Nacionalismo exagerado ?
Releio mais uma obra da biblioteca do tio Gusti (Frederico Augusto Luiz Thieme Júnior). Presente dele quando de sua mudança para Curitiba. Intitula-se Vale do Itajaí - Jornadas de civismo (Livraria José Olympio, Rio de Janeiro, 1939, 243 páginas).
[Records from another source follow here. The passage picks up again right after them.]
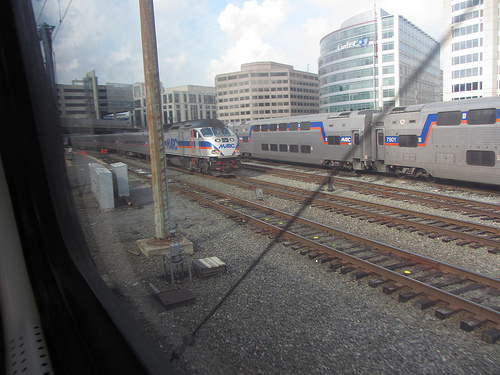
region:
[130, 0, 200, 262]
gray metal pole next to train tracks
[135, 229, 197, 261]
light gray concrete base supporting pole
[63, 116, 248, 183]
silver train with blue and red stripe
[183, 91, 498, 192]
gray train with blue and red stripe on it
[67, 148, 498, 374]
dark gray gravel underneath train tracks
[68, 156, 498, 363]
brown metal train tracks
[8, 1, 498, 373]
clear glass window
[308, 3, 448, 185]
silver and gray building near train tracks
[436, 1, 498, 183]
white building near train tracks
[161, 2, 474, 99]
thick puffy white clouds in the sky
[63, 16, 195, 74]
Sky is blue color.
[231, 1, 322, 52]
Clouds are white color.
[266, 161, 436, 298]
Tracks are brown color.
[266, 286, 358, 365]
gravel is grey color.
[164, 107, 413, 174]
Two trains are in track.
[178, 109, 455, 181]
Train are mainly grey color.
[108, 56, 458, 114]
Buildings are seen behind the train.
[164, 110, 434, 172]
lines in train are red and blue color.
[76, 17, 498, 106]
Buildings are white color.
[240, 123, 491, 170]
Windows are attached to the sides of the train.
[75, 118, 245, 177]
The train that has its engine shown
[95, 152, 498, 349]
The empty track on the left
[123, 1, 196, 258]
The pole whose vase is fully shown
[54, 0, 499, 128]
The buildings behind the trains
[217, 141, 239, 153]
The blue writing on the front of the train engine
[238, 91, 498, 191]
The double decker train cars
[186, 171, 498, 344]
The empty tracks in front of the train engine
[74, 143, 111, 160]
The cones around the empty train track on the left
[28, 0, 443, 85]
The clouds over the buildings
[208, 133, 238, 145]
The black writing of the train engine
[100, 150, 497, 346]
a set of train tracks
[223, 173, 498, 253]
a set of train tracks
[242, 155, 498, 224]
a set of train tracks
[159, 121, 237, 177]
a silver blue and red train engine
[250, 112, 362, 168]
a silver blue and red passenger train car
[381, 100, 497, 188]
a silver blue and red passenger train car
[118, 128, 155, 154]
a silver blue and red passenger train car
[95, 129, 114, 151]
a silver blue and red passenger train car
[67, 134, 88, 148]
a silver blue and red passenger train car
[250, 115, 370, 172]
a double decker passenger car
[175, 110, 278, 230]
The train has a sleek design.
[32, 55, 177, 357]
Looking out the window of a train.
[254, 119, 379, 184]
The train is silver, blue, and orange.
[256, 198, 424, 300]
Yellow dots are in between the two track rails.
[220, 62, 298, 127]
The building has multiple windows.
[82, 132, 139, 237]
Electrical boxes are on the ground.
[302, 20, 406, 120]
The building's windows curve.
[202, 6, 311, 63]
White clouds are in the sky.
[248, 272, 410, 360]
The ground is covered in gravel.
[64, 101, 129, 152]
A train tunnel is in the background.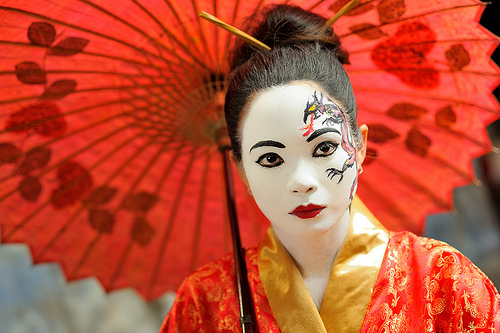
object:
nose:
[283, 152, 318, 199]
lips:
[283, 201, 344, 233]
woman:
[188, 3, 438, 285]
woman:
[159, 3, 499, 331]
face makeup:
[239, 75, 359, 245]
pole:
[221, 159, 250, 321]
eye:
[252, 150, 288, 170]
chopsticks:
[199, 0, 357, 52]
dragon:
[287, 89, 379, 211]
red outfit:
[159, 228, 497, 330]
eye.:
[309, 137, 340, 159]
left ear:
[229, 155, 249, 189]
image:
[298, 88, 360, 201]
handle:
[212, 144, 259, 330]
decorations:
[5, 18, 165, 239]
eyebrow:
[248, 137, 286, 152]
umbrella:
[7, 4, 222, 255]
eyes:
[253, 140, 341, 168]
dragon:
[302, 96, 366, 183]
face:
[239, 79, 357, 233]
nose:
[284, 167, 323, 193]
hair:
[238, 35, 345, 81]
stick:
[195, 10, 274, 51]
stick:
[327, 2, 360, 32]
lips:
[283, 199, 331, 221]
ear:
[354, 123, 375, 172]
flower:
[7, 24, 84, 201]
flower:
[54, 159, 87, 214]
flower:
[373, 22, 443, 95]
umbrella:
[374, 6, 497, 206]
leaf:
[24, 19, 55, 49]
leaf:
[13, 60, 48, 87]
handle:
[218, 148, 257, 332]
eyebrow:
[304, 127, 345, 142]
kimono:
[159, 214, 498, 330]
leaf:
[129, 218, 155, 247]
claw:
[323, 165, 347, 187]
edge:
[433, 88, 499, 229]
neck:
[275, 233, 348, 282]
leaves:
[42, 153, 167, 249]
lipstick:
[286, 201, 328, 220]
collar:
[257, 241, 390, 332]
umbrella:
[2, 5, 484, 296]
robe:
[158, 195, 498, 331]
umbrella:
[0, 0, 499, 330]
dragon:
[303, 91, 360, 199]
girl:
[153, 5, 498, 331]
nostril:
[304, 182, 313, 192]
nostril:
[292, 187, 298, 196]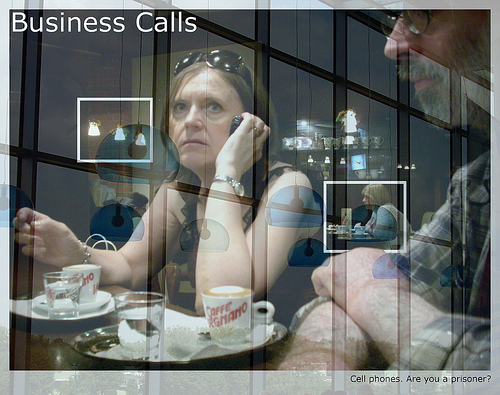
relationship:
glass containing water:
[111, 289, 166, 359] [114, 307, 162, 362]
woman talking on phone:
[10, 48, 330, 339] [226, 111, 244, 135]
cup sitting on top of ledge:
[294, 135, 311, 148] [274, 148, 394, 159]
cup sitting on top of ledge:
[280, 135, 294, 148] [274, 148, 394, 159]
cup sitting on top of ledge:
[321, 135, 333, 149] [274, 148, 394, 159]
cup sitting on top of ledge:
[332, 136, 342, 146] [274, 148, 394, 159]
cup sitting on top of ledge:
[370, 135, 385, 147] [274, 148, 394, 159]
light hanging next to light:
[86, 120, 102, 138] [110, 123, 125, 139]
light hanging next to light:
[110, 123, 125, 139] [133, 130, 146, 146]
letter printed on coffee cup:
[240, 300, 248, 312] [198, 283, 274, 345]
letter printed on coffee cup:
[232, 304, 242, 318] [198, 283, 274, 345]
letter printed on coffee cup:
[228, 309, 235, 321] [198, 283, 274, 345]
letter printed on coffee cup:
[218, 313, 228, 325] [198, 283, 274, 345]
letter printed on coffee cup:
[222, 300, 232, 311] [198, 283, 274, 345]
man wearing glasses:
[272, 10, 484, 367] [379, 9, 431, 38]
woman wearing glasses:
[10, 48, 330, 339] [171, 48, 254, 90]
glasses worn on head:
[171, 48, 254, 90] [160, 59, 278, 174]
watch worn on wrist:
[210, 173, 245, 198] [208, 163, 242, 187]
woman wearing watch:
[10, 48, 330, 339] [210, 173, 245, 198]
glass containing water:
[41, 269, 81, 319] [43, 281, 80, 312]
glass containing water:
[111, 289, 166, 359] [116, 308, 164, 358]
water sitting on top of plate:
[114, 305, 163, 359] [66, 315, 288, 366]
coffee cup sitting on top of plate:
[200, 290, 273, 346] [66, 315, 288, 366]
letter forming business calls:
[10, 10, 28, 32] [11, 10, 197, 35]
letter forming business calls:
[45, 15, 58, 32] [11, 10, 197, 35]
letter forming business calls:
[84, 15, 98, 33] [11, 10, 197, 35]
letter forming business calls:
[134, 10, 154, 33] [11, 10, 197, 35]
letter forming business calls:
[184, 15, 197, 32] [11, 10, 197, 35]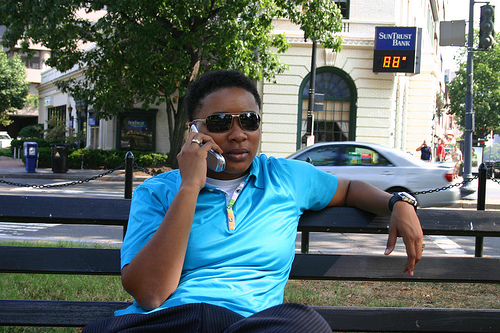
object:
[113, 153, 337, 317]
shirt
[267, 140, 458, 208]
car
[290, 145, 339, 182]
door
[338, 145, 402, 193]
door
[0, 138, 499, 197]
sidewalk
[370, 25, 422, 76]
sign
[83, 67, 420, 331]
man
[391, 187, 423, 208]
wristwatch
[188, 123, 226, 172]
phone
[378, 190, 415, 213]
wrist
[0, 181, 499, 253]
street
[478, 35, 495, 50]
traffic light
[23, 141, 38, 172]
magazine stand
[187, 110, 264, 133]
sunglasses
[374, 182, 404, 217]
wristband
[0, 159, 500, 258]
road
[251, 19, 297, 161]
wall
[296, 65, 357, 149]
window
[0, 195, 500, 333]
bench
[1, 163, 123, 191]
chain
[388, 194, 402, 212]
band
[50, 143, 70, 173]
garbage can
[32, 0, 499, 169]
building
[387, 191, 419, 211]
watch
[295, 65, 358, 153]
frame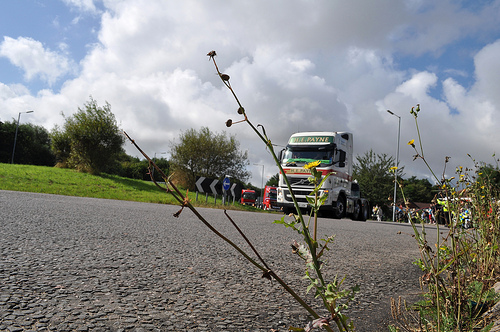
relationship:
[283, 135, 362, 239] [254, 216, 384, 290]
truck on road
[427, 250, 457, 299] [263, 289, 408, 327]
weeds on roadside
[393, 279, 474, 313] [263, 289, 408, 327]
flowers on roadside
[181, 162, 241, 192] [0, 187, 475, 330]
sign on side of road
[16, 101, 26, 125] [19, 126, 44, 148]
streetlight behind trees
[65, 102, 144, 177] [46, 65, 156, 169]
trees on hillside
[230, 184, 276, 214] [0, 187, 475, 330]
trucks on road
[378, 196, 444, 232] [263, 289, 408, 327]
people on roadside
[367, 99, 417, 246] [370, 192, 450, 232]
street lamp above people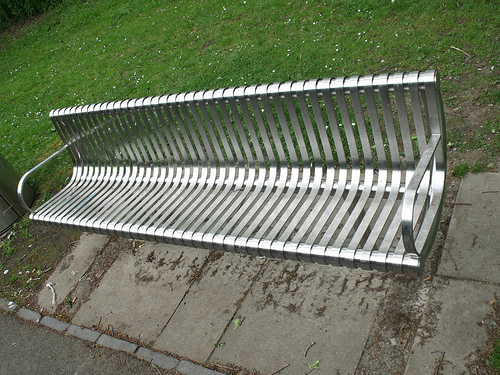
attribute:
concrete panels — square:
[69, 236, 213, 346]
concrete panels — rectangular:
[149, 247, 266, 363]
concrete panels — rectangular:
[206, 256, 396, 373]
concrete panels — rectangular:
[405, 276, 499, 373]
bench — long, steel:
[9, 45, 486, 305]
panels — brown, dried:
[31, 229, 101, 310]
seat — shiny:
[13, 63, 447, 278]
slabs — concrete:
[55, 182, 499, 367]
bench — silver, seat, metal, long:
[13, 67, 448, 278]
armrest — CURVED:
[397, 130, 439, 260]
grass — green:
[2, 4, 497, 165]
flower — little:
[378, 59, 386, 64]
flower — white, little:
[392, 31, 400, 38]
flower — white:
[311, 20, 317, 25]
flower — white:
[270, 67, 276, 74]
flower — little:
[195, 33, 200, 40]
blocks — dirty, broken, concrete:
[72, 253, 359, 374]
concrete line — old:
[41, 238, 117, 313]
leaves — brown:
[9, 227, 491, 374]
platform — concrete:
[63, 170, 495, 368]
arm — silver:
[399, 131, 447, 259]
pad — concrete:
[22, 152, 484, 372]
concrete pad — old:
[35, 169, 497, 369]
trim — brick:
[10, 291, 175, 357]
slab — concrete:
[27, 174, 490, 368]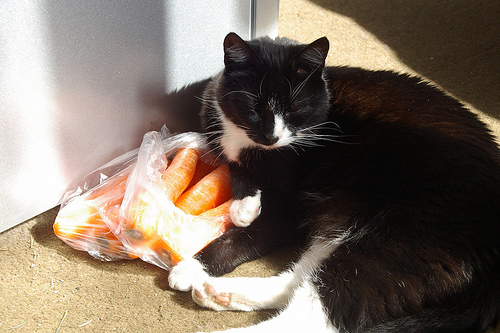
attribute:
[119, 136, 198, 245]
carrot — orange, long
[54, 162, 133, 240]
carrot — orange, long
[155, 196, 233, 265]
carrot — orange, long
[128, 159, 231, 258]
carrot — orange, long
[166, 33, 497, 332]
cat — white, black, alive, asleep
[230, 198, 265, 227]
paws — white, pink, padded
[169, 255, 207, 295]
paw — white, pink, padded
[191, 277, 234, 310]
paw — white, pink, padded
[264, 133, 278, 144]
nose — white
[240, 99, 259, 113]
eye — closed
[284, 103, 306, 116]
eye — closed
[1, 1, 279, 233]
fridge — background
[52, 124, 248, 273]
bag — open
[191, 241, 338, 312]
leg — white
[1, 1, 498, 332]
floor — carpet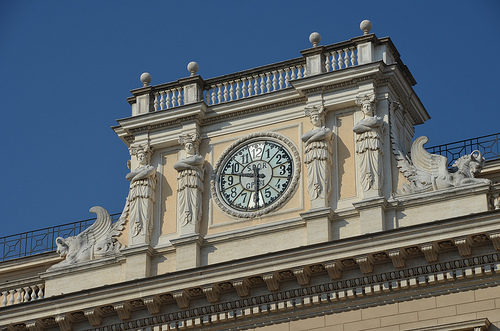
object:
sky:
[3, 4, 498, 248]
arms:
[308, 130, 331, 143]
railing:
[3, 220, 100, 268]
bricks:
[379, 311, 419, 330]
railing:
[413, 128, 499, 167]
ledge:
[123, 18, 395, 98]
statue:
[394, 135, 490, 185]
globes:
[140, 72, 153, 83]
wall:
[0, 15, 497, 330]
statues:
[300, 106, 333, 208]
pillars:
[181, 75, 200, 104]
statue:
[45, 205, 120, 272]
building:
[3, 11, 499, 326]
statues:
[174, 132, 203, 234]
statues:
[126, 145, 155, 243]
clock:
[211, 132, 302, 218]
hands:
[225, 173, 264, 178]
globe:
[359, 20, 372, 32]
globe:
[309, 32, 321, 44]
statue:
[352, 100, 385, 200]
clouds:
[7, 22, 500, 171]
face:
[215, 141, 293, 213]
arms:
[353, 125, 370, 132]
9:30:
[221, 158, 283, 208]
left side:
[107, 57, 255, 147]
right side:
[289, 18, 413, 76]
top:
[69, 38, 483, 235]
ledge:
[137, 196, 495, 291]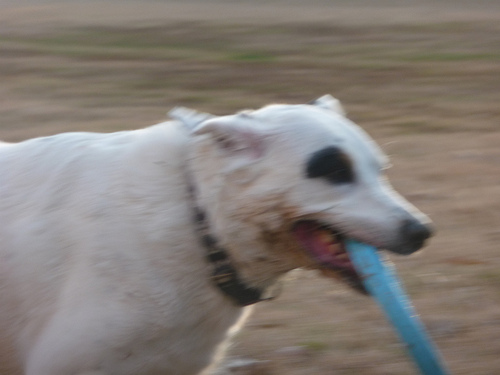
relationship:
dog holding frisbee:
[0, 93, 433, 375] [303, 204, 453, 375]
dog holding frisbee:
[0, 93, 433, 375] [294, 222, 460, 375]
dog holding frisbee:
[86, 99, 370, 289] [323, 244, 438, 331]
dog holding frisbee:
[0, 93, 433, 375] [279, 252, 449, 373]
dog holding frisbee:
[0, 93, 433, 375] [316, 278, 428, 346]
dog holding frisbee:
[0, 93, 433, 375] [272, 235, 452, 337]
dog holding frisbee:
[0, 93, 433, 375] [304, 234, 444, 364]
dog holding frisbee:
[0, 93, 433, 375] [322, 266, 459, 375]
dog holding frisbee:
[0, 93, 433, 375] [314, 230, 457, 347]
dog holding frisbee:
[0, 93, 433, 375] [332, 273, 430, 375]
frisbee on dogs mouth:
[362, 247, 442, 287] [274, 201, 430, 373]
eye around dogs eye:
[301, 143, 355, 191] [259, 100, 409, 237]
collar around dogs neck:
[170, 169, 230, 280] [173, 212, 270, 282]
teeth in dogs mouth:
[246, 194, 380, 314] [310, 205, 420, 265]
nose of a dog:
[403, 213, 423, 242] [86, 308, 156, 369]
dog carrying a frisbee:
[0, 93, 433, 375] [292, 214, 443, 375]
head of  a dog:
[185, 95, 434, 300] [54, 245, 252, 354]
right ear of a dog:
[194, 151, 283, 225] [21, 173, 314, 334]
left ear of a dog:
[303, 98, 365, 113] [54, 238, 252, 372]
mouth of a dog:
[292, 205, 442, 305] [106, 134, 303, 323]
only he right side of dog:
[17, 212, 231, 375] [12, 165, 342, 319]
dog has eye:
[0, 93, 433, 375] [301, 143, 355, 191]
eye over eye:
[301, 143, 355, 191] [316, 150, 346, 171]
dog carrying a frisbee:
[0, 93, 433, 375] [346, 232, 436, 364]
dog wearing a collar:
[0, 93, 433, 375] [168, 142, 248, 291]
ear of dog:
[189, 107, 265, 156] [0, 93, 433, 375]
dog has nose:
[0, 93, 433, 375] [393, 202, 441, 258]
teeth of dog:
[297, 219, 363, 269] [72, 57, 428, 370]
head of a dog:
[211, 71, 456, 371] [0, 93, 433, 375]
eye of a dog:
[297, 142, 355, 191] [100, 43, 467, 357]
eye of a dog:
[301, 143, 355, 191] [66, 32, 414, 359]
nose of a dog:
[403, 213, 438, 249] [92, 39, 439, 370]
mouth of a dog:
[300, 205, 442, 305] [0, 93, 433, 375]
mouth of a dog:
[292, 205, 442, 305] [118, 38, 449, 368]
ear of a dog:
[189, 111, 265, 155] [75, 22, 455, 367]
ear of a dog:
[189, 111, 265, 155] [0, 93, 433, 375]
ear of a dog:
[189, 111, 265, 155] [118, 38, 449, 368]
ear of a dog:
[312, 85, 355, 133] [127, 50, 439, 351]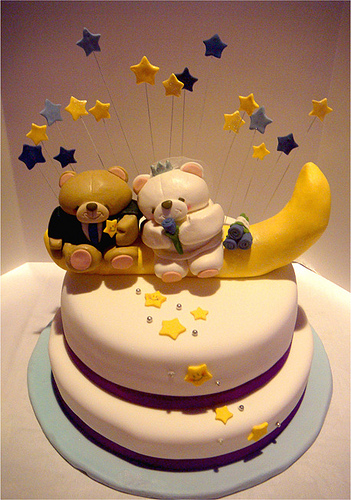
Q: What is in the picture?
A: A cake.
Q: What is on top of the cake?
A: Teddy bears and stars.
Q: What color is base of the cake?
A: Blue.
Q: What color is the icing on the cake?
A: White.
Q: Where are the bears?
A: On top of the cake.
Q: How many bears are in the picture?
A: Two.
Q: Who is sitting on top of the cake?
A: Teddy bears.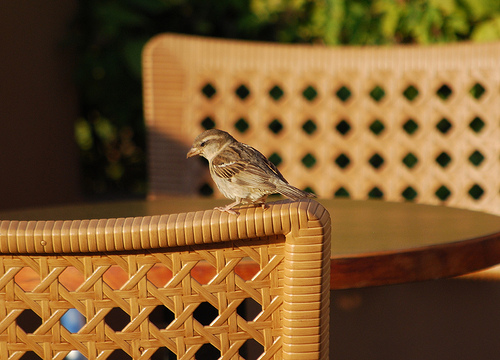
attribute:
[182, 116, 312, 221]
bird — brown, resting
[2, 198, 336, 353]
chair — brown, designed, tan, wicker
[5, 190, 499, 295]
table — round, empty, outdoors, wooden, between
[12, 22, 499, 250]
chairs — patio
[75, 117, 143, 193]
fence — green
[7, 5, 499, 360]
exterior — outdoor, patio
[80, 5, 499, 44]
vegetation — close up, backing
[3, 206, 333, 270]
weave — plastic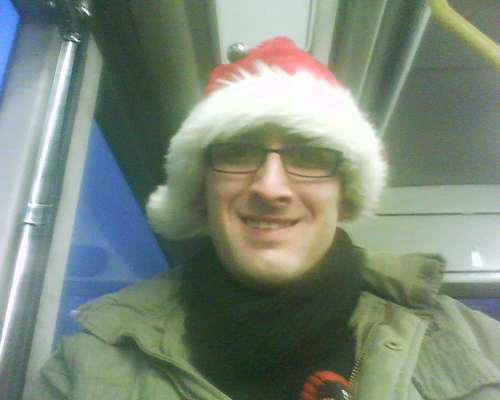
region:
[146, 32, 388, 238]
red and white santa hat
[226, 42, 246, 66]
bell on santa hat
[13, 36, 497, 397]
man wearing green coat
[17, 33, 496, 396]
man wearing santa hat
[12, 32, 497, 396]
man wearing black scarf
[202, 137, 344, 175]
glasses with black trim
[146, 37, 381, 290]
man wearing glasses with black rim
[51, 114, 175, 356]
window behind man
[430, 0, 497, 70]
handle bar is yellow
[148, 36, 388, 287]
santa hat is red with white brim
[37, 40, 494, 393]
a person in a red and white hat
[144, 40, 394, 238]
a red and white hat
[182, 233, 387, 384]
a black scarf around neck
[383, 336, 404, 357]
a button on a jacket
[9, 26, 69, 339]
a silver metal pipe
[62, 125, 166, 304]
a glass window behind the man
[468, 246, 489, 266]
a reflection on the wall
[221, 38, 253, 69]
a silver bell on the cap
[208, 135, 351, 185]
black rim glasses on a face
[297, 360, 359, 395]
a red and black sweater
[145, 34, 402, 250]
man is wearing a santa hat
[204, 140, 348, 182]
man is wearing glasses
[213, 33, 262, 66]
bell at the top of santa hat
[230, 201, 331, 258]
man is smiling towards the camera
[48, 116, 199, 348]
wall is blue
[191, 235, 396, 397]
man is wearing a black shirt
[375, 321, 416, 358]
button on the jacket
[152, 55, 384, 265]
bottom of hat is fuzzy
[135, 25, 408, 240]
santa hat is red and white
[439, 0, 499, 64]
pole is yellow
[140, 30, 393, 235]
A red and white christmas hat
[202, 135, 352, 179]
a pair of black rim, reading glasses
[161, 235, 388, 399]
a black scarf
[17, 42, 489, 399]
a man wearing a khaki jack and smiling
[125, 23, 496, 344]
a man on a metro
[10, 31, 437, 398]
a man on a bus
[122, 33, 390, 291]
a man wearing a santa hat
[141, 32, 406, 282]
a man wearing a christmas hat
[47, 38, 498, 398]
a young man smiling on the bus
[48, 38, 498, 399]
a young man smiling on the metro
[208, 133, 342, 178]
black framed eye glasses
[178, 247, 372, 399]
black scarf around man's neck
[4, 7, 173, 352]
windows on the left side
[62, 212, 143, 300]
reflection on window beside man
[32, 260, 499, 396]
green coat of man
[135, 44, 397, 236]
santa hat with white ball and trim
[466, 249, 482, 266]
light glare on the wall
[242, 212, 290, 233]
teeth of the man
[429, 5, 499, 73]
yellow bar on right side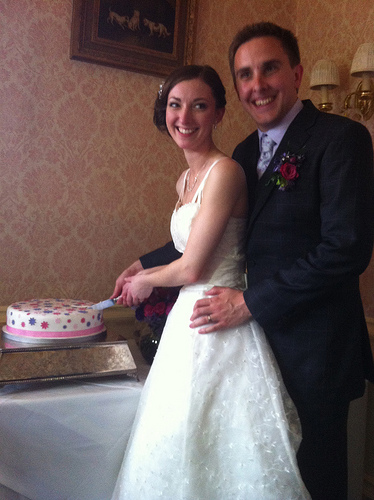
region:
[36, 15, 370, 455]
The couple look very happy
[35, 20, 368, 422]
This is a wedding photo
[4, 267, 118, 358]
The wedding cake is not very big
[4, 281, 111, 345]
The wedding cake has colored stars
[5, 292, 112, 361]
The wedding cake has white frosting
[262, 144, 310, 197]
The man has a rose in his button hole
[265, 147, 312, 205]
The rose is a red one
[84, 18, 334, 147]
The couple is smiling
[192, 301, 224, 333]
Man is wearing his wedding band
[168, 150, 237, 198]
The bride is wearing a necklace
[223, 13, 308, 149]
The man is smiling.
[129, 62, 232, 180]
The woman is smiling.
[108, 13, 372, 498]
The man is standing behind the woman.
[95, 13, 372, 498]
The man is wearing a ring on his left hand.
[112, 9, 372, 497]
The woman is wearing a wedding dress.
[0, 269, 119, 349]
The cake is pink, white and purple.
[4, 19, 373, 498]
The couple are posing.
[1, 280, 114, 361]
The cake is round.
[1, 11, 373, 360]
The couple are cutting the cake.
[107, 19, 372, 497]
The man is wearing a suit.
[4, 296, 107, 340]
frosted cake with pink and purple decorations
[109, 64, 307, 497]
woman wearing a white dress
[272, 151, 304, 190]
floral boutonniere on the man's jacket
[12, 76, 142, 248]
patterned wallpaper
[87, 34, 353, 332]
man and woman cutting a cake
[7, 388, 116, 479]
white tablecloth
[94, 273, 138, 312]
man and woman holding a knife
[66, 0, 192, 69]
framed artwork on the wall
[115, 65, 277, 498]
woman wearing a necklace and a wedding dress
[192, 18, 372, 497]
man wearing a suit and tie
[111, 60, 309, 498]
Woman wearing a white dress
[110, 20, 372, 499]
Man wearing a suit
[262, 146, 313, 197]
Roses on man's shirt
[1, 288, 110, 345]
Cake on a tray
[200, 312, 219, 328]
Ring on man's finger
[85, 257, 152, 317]
Knife in woman and man's hand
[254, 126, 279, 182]
Tie around man's neck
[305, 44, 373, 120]
Lamp on the wall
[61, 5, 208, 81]
Picture hanging on the wall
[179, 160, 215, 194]
Necklace on woman's neck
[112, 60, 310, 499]
a bride in a wedding dress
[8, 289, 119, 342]
a cake being cut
O autor, Hugo Bethlem, tenente do exército Brasileiro, aborda a Campanha de Nacionalização, instituída pelo Estado Novo de Getúlio Vargas.
Logo no início, percebe-se claramente que a campanha de abrasileiramento tem por alvo o médio Vale do Itajaí e as regiões de Curitiba e Joinville. Reinam pomposos e poderosos os alemães aqui no médio Vale do Itajaí. No Paraná, os poloneses, os ditos polacos.
Em Blumenau e cidades circunvizinhas, só se falava o idioma germânico. Usado em escolas, clubes sociais e em jornais. Quatro gerações só utilizavam a língua de Goethe. E na realidade por terem nascidas aqui são brasileiros, queiram ou não.
A viagem de verificação dos militares inicia-se em Curitiba, prossegue em Joinville, Jaraguá do Sul, Blumenau, Hamônia (hoje Ibirama) e finda em Florianópolis. O lema é um só: impor a língua brasileira, de um modo ou de outro. Na marra, se preciso. Sem conhecer o desejo de batizar nosso idioma de língua brasileira e não portuguesa, ficavam pé no estrangeirismo.
Mesmo nos encontros cívicos dos representantes do exército com o povo das cidades, o que se via era isso: aplausos aos símbolos nacionais, mas um ar de desprezo aos desfiles. Fingiam os moradores das cidades um deslumbramento com o que viam. Impossível, porém disfarçar a má vontade com os espetáculos.
Como os soldados da região teimavam em continuar falando o alemão nos quartéis e só pensando na grande pátria europeia, uma solução foi encontrada. Foram enviados contingentes de soldados rasos para o Rio de Janeiro, na época a Capital Federal. Longe das influências familiares e dos agentes estrangeiros, logo se mostram exemplos de brasileiros natos.
O autor se mostra racista quando afirma que os quarteis deveriam ser compostos somente de elementos de raça branca. Perguntamos: e onde fica o Brasil inzoneiro, do pandeiro, da cuica e do violão, tudo levando ao Carnaval total de uma nação?
Só para ilustrar como eram escritas certas palavras naqueles idos (depois vieram as reformas ortográficas e este livro, se reeditado, precisaria ser reescrito do começo ao fim), vamos relacionar alguns exemplos de palavras grafadas pelo tenente Bethlem, acentuadas ou não, seguidas de sua forma atual):
Cincoenta (cinquenta), Joinvile (Joinville), injustificavel (injustificável), quiz (quis), constitue (constitui), heróes (heróis), afóra (afora), afim de (a fim de), enfestado (infestado), emprêgo (emprego), Balkans (Bálcãs), prevêr (prever), quarteis (quartéis), civís (civis), êles (eles), surpreza (surpresa), despreso (desprezo), e paramos por aqui porque a lista total nem caberia neste espaço de jornal.
O que vale nesta obra é a acusação que o autor faz ao governo federal. Segundo ele, as regiões colonizadas por europeus fizeram o que quiseram. O governo brasileiro deixou-as à vontade, num total isolamento. Isso por mais de quarenta anos. Última frase do livro: Tudo pelo Brasil.